MONDOVÌ - Provocò un incidente a Mondovì senza soccorrere due donne ferite, condannata

L’operaia marocchina è stata invece assolta dall’accusa di fuga: “Mi sento in colpa per essere andata via” aveva detto, in lacrime, davanti al giudice

Andrea Cascioli 04/06/2024 16:30

La fuga non c’è stata, ma l’omissione di soccorso sì. Questo è quanto ha stabilito il giudice Marco Toscano nel processo che vedeva alla sbarra H.L., operaia marocchina da lungo tempo residente a Mondovì. Nel maggio 2021 la donna aveva innescato un incidente a Carassone, tra via Silvestrini e via Nuova: uscendo da uno stop con la sua auto aveva bocciato una Fiat Punto diretta verso Breo, facendola sbandare e provocando un frontale con una Hyundai i20 che saliva in direzione opposta.
 
Solo lievi ferite per le due conducenti e uniche occupanti dei mezzi, un’italiana e una cubana, anche se una di loro, in seguito, avrebbe subito complicazioni riconducibili al sinistro. “Mi sento in colpa per essere andata via” aveva detto l’automobilista accusata, in lacrime, davanti al giudice. I carabinieri si erano messi da subito sulle tracce della misteriosa auto che dopo aver provocato lo scontro era sparita dalla scena. Inutili gli appelli diramati anche sui giornali locali, affinché eventuali testimoni fornissero informazioni utili a rintracciare il presunto pirata della strada.
 
Alla fine, erano stati i militari stessi a suonare alla porta di H.L., non troppo distante da luogo dell’incidente: “Avevo paura. Non ho pensato di andare dai carabinieri, ma quando si sono presentati a casa ho raccontato tutto” ha spiegato lei in aula. In sua difesa ha testimoniato anche il fratello, primo a raggiungerla sul posto, che ha detto di aver trovato la sorella in stato di shock: “C’erano due auto bocciate senza nessuno a bordo e diverse persone che parlavano. Mi hanno detto che tutti stavano bene e che i soccorsi stavano arrivando. Allora ho preso l’auto e accompagnato mia sorella a casa”. Una versione che non collima con quella dell’accusa: “L’imputata non si è interessata alla vicenda e nemmeno avvicinata” ha ribadito il pubblico ministero Alessandro Borgotallo, dopo aver ascoltato l’ultima teste, una signora sopraggiunta poco dopo l’incidente. Era stata lei la prima a chiamare i soccorsi e a notare la presenza di una ragazza maghrebina, raggiunta poco dopo dal fratello: “La sua auto era molto più in basso, ma non ho capito cosa facessero.
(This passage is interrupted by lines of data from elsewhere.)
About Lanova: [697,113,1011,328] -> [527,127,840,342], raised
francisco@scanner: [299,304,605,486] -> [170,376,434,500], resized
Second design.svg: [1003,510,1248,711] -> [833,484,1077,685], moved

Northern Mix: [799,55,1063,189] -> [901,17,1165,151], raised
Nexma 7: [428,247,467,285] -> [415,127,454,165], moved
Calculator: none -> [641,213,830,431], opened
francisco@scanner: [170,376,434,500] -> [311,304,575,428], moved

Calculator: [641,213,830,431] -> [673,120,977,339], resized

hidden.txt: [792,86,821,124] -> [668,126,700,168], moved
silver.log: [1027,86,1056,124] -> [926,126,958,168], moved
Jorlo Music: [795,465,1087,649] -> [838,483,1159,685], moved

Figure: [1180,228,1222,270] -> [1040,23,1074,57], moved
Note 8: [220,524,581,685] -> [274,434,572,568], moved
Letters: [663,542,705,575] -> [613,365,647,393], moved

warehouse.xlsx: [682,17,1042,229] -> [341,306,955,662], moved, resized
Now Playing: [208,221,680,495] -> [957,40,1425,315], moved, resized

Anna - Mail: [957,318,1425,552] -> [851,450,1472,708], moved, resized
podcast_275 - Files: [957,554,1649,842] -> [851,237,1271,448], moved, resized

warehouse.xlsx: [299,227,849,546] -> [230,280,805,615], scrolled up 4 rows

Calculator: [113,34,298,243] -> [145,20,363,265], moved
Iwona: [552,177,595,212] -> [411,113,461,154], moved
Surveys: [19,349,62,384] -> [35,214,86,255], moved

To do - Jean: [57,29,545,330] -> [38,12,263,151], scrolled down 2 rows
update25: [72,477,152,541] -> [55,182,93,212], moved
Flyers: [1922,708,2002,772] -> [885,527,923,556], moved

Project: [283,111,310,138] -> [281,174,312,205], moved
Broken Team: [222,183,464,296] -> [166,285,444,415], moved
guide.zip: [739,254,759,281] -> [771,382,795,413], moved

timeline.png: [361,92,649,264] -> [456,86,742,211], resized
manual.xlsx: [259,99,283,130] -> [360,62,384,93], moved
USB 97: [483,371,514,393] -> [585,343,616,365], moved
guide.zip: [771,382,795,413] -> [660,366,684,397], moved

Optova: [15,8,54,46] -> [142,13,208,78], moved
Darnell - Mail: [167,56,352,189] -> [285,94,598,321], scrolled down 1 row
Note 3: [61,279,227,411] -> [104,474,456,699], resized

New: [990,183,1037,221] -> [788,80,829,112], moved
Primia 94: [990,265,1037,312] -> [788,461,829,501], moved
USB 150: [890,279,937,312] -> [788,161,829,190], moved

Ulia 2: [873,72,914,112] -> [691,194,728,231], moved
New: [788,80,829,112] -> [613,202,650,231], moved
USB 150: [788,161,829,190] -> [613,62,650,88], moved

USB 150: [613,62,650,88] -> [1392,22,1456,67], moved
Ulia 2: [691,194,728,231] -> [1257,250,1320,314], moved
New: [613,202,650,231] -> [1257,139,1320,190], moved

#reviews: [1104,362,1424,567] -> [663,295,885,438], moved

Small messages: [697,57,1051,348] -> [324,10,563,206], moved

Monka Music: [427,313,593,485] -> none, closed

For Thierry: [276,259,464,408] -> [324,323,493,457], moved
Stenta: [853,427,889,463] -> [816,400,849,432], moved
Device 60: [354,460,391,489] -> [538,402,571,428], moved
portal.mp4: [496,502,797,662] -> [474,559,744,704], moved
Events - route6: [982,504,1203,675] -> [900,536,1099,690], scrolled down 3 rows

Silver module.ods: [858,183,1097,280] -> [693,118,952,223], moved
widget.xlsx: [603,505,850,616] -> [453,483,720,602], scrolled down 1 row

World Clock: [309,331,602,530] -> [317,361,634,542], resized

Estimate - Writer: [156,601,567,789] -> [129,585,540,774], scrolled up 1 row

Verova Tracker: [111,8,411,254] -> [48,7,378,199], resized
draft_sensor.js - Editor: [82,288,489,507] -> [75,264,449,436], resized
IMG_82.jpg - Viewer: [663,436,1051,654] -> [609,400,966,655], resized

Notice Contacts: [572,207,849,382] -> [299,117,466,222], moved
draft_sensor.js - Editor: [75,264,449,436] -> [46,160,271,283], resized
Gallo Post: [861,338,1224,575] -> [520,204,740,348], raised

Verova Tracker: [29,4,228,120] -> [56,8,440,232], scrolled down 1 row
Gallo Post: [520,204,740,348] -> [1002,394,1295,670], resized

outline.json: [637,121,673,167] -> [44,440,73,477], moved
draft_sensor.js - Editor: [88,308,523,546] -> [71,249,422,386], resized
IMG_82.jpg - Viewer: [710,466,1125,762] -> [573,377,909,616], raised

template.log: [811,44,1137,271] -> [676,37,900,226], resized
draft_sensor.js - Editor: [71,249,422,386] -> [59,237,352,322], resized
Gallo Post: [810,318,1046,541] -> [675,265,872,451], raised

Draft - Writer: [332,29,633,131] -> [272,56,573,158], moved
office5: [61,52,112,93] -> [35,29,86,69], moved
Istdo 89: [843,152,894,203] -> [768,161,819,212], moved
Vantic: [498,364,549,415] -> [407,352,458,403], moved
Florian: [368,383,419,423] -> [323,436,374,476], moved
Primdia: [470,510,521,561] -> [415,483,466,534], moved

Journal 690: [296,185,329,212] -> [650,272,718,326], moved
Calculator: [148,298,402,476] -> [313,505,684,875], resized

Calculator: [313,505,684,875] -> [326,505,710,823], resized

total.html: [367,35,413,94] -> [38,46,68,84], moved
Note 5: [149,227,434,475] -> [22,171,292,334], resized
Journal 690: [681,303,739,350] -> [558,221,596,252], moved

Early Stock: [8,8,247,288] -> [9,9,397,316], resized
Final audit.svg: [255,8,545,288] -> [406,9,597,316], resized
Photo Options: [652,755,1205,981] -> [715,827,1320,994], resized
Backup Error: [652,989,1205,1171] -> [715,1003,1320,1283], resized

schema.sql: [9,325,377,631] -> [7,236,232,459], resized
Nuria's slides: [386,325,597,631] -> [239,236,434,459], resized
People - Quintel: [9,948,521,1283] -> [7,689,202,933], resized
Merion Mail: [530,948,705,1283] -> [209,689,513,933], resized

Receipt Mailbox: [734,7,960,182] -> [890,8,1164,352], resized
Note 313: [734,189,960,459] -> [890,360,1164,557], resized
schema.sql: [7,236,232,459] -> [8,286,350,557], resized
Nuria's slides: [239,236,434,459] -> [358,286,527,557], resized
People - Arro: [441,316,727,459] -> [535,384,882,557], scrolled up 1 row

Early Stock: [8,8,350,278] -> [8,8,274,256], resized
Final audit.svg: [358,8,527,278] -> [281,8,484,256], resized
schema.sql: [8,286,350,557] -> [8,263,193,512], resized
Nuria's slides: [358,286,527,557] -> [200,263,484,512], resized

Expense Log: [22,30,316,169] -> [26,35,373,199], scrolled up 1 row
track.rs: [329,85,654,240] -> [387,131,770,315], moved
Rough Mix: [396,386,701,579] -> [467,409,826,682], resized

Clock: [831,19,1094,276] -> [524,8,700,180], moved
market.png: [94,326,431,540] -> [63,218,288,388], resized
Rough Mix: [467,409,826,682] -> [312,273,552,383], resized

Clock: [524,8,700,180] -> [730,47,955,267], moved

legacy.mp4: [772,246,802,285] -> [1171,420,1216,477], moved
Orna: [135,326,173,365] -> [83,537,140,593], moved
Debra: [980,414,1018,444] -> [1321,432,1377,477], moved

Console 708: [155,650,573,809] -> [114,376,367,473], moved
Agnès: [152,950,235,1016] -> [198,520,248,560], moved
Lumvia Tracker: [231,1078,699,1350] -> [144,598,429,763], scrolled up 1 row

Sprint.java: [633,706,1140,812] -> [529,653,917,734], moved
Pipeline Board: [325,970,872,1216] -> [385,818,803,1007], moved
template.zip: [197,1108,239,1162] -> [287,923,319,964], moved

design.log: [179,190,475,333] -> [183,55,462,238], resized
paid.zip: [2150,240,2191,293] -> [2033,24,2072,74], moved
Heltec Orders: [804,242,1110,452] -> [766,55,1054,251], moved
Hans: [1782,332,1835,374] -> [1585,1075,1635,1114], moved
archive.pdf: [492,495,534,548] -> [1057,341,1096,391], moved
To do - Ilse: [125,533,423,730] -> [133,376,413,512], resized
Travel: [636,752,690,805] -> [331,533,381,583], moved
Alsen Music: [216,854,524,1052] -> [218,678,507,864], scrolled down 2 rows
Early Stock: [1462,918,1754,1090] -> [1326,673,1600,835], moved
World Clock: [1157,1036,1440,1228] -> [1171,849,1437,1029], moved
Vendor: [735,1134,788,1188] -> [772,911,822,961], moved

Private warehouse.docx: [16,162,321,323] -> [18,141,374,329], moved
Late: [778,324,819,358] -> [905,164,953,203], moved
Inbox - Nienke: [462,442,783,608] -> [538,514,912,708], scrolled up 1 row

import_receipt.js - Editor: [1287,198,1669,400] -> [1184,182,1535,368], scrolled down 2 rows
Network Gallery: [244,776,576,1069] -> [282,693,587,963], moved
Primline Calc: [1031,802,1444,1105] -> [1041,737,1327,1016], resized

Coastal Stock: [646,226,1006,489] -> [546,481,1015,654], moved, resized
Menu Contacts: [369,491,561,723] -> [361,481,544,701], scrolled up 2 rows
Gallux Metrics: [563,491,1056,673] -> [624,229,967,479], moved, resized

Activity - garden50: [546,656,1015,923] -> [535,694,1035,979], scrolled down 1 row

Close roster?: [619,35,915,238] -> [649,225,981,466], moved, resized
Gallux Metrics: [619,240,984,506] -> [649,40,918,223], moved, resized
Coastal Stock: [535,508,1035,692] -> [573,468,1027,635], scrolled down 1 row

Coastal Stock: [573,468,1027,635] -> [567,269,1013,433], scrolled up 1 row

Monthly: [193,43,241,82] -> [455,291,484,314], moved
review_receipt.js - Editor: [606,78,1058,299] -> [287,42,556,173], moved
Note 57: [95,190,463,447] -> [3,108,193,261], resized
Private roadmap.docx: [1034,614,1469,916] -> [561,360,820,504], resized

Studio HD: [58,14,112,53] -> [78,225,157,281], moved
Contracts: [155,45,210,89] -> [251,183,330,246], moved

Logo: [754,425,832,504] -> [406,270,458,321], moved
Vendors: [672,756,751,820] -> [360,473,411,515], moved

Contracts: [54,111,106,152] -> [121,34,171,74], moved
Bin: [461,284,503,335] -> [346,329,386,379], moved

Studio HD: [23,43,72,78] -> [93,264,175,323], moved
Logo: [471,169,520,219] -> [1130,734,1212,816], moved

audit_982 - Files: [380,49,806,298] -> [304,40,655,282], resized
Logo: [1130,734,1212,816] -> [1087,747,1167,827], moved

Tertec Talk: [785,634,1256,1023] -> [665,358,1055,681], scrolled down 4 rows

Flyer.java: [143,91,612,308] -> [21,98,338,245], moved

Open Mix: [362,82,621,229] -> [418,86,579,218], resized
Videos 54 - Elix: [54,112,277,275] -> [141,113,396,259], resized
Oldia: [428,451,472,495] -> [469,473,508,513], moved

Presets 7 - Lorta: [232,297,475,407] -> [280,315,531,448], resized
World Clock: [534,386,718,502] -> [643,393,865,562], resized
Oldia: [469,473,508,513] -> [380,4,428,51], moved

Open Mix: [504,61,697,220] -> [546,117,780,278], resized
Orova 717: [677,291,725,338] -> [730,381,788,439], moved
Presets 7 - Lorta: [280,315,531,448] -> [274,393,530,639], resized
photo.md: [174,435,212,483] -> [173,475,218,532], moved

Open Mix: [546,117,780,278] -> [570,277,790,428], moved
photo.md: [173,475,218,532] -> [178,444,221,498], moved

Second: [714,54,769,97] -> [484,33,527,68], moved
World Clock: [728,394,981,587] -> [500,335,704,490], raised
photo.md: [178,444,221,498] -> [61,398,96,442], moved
Solo il fratello, mi pare, si è avvicinato per vedere cosa fosse accaduto”.
 
Almeno una delle due ferite, osserva il pm, “stava molto male, era bloccata nell’abitacolo e si lamentava”. Inverosimile per l’accusa, di conseguenza, l’ipotesi che fratello e sorella si fossero allontanati perché convinti che nessuno avesse riportato danni. “L’imputata non era vicina alle ferite perché stava male a sua volta” ha obiettato l’avvocato Sara Ambrassa, per la difesa: “La legge chiede di fermarsi quando si verifica un incidente e lei lo ha fatto, rimanendo fino all’arrivo dei soccorsi: la teste non esclude che possa essere rimasta anche dopo”. L’imputata, ha aggiunto il legale, “può non essersi resa conto di aver arrecato un danno”.
 
Il giudice ha assolto l’automobilista dall’accusa di fuga perché il fatto non costituisce reato, mentre per l’omissione di soccorso l’ha condannata a otto mesi di reclusione con pena sospesa. In aggiunta alla sanzione penale, c’è la sospensione della patente per un anno.